Dec 01, 2004 11:03
Okay, so yesterday was a day of reckoning. And after several hours of moving through stages of despair, hurt, anger, hopelessness, and posting, what I am sure, with the influx of wonderful words of comfort from friends, was a very depressing livejournal entry, I am back among the living…as always, it seems, with an embarrassing insight into my ability to catastrophize something that really shouldn’t matter so much. After all, in all honesty, is it my dream to be the history editor of the University Press of Florida? Do I even want to stay in academic publishing? And do I want a reason to be tied to this barren town? No. All that has been crushed in this is my pride, and even that is recovering.
So, Jesus Christ, Lori, stop being so damn dramatic.

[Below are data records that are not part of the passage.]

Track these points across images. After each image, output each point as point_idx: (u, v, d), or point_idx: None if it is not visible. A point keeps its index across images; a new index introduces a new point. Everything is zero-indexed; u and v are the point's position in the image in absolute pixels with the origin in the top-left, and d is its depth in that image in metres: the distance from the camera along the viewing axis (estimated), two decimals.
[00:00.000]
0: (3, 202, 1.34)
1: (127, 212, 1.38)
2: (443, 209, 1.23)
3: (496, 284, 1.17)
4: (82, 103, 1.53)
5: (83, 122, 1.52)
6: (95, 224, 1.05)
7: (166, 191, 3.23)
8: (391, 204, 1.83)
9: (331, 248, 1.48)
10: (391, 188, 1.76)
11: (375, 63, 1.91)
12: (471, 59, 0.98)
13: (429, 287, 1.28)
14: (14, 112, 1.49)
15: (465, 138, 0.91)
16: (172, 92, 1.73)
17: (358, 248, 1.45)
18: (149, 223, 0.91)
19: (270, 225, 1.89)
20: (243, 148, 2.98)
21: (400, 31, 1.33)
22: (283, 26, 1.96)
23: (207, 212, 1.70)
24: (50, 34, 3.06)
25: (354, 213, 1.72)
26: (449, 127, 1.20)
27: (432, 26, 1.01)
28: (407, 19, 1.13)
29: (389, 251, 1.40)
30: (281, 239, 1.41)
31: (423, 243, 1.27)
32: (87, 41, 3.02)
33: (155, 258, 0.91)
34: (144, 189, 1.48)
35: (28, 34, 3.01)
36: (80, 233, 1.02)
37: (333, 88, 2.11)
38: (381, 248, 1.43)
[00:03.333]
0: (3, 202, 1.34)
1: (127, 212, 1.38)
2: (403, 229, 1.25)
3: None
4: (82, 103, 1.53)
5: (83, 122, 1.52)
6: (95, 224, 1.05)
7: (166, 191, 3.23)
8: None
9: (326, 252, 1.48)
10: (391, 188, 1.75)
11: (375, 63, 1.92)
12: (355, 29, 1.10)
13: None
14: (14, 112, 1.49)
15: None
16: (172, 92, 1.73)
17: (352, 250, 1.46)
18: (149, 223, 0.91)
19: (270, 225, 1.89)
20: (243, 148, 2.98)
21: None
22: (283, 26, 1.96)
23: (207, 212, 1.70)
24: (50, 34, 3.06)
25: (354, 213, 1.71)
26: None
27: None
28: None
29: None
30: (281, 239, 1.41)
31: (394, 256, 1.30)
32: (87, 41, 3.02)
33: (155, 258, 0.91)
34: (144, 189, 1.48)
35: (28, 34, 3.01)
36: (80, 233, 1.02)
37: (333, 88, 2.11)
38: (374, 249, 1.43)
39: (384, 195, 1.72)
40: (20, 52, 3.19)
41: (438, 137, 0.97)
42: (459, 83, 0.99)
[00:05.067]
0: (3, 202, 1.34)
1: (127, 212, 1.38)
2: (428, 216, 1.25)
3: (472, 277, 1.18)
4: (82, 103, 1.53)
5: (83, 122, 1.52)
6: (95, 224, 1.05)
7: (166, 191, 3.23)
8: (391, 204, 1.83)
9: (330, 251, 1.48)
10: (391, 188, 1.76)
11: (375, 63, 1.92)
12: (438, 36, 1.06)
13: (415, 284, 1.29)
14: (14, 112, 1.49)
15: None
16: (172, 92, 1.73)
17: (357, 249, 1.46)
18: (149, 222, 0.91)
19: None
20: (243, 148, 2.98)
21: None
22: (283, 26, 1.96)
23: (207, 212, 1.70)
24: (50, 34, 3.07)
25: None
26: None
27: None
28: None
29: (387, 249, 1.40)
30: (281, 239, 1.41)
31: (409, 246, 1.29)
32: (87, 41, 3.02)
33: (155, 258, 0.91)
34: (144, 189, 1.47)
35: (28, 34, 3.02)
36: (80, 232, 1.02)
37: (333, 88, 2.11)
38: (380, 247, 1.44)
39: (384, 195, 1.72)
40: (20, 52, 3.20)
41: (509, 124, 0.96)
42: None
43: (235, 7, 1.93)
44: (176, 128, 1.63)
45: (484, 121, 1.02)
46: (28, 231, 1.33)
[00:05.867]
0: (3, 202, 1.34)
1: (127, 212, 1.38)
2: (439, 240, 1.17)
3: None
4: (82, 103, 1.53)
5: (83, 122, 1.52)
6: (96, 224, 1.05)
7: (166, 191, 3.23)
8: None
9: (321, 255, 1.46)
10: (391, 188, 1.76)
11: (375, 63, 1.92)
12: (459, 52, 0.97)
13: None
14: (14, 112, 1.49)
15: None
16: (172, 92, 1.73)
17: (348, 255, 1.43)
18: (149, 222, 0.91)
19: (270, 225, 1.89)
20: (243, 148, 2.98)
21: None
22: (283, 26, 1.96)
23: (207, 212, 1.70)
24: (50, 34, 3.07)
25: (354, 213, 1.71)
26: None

This is the opening of a door. The loosening of what could have been a trap.
Everything for my M.F.A. applications seem to be falling into place. This weekend I am taking a brief retreat to immerse myself in preparing the manuscript I will submit, and a writer I have worked with here has offered to read over it, again, and let me know if my revisions are going in the right direction. Sometimes I don’t know if I am making it better or worse. I have been so distracted lately. So, ergo, I have planned three incredible uninterrupted days of solitude to fully focus on it. I will either emerge with a completed 30-page submission, or chuck my laptop, drown all ambition, start wearing colors, get a perm, and put my full attention into being the best gosh-darned assistant ever…(okay, okay, I watched “The Stepford Wives” twice this week).
Colors? I shudder at the depravity. Now THAT'S just crazy.